**What to do:** Reproduce the data word for word, starting at the beginning and going on through the line containing "中堅企業にリーズナブルな新提案". Leave the pictures out of your answer.

**Given entries:**
────────────────
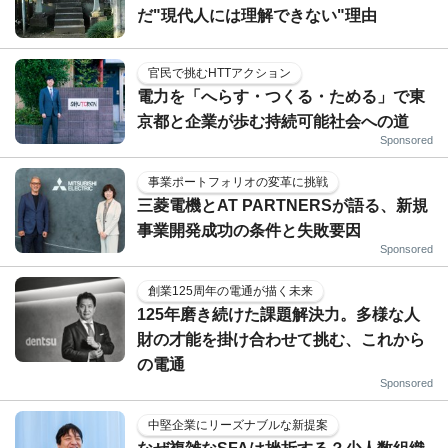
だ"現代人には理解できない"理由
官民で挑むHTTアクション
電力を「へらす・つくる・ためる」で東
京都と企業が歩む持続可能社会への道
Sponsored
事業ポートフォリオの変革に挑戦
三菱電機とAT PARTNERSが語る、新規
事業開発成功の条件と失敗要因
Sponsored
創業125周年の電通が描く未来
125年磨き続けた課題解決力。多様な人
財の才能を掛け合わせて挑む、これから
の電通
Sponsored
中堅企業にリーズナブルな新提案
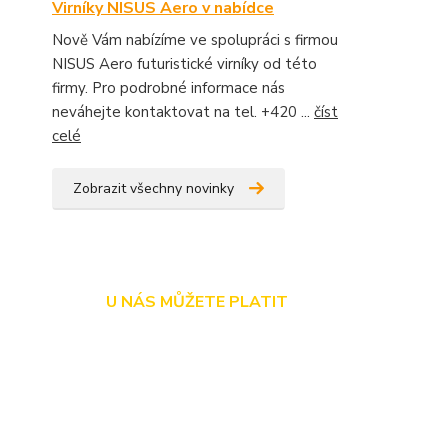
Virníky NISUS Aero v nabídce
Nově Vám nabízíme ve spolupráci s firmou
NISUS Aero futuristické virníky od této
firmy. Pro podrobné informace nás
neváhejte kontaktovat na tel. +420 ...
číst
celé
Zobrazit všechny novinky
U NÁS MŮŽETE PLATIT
────────────────
**Result:**
だ"現代人には理解できない"理由
官民で挑むHTTアクション
電力を「へらす・つくる・ためる」で東
京都と企業が歩む持続可能社会への道
Sponsored
事業ポートフォリオの変革に挑戦
三菱電機とAT PARTNERSが語る、新規
事業開発成功の条件と失敗要因
Sponsored
創業125周年の電通が描く未来
125年磨き続けた課題解決力。多様な人
財の才能を掛け合わせて挑む、これから
の電通
Sponsored
中堅企業にリーズナブルな新提案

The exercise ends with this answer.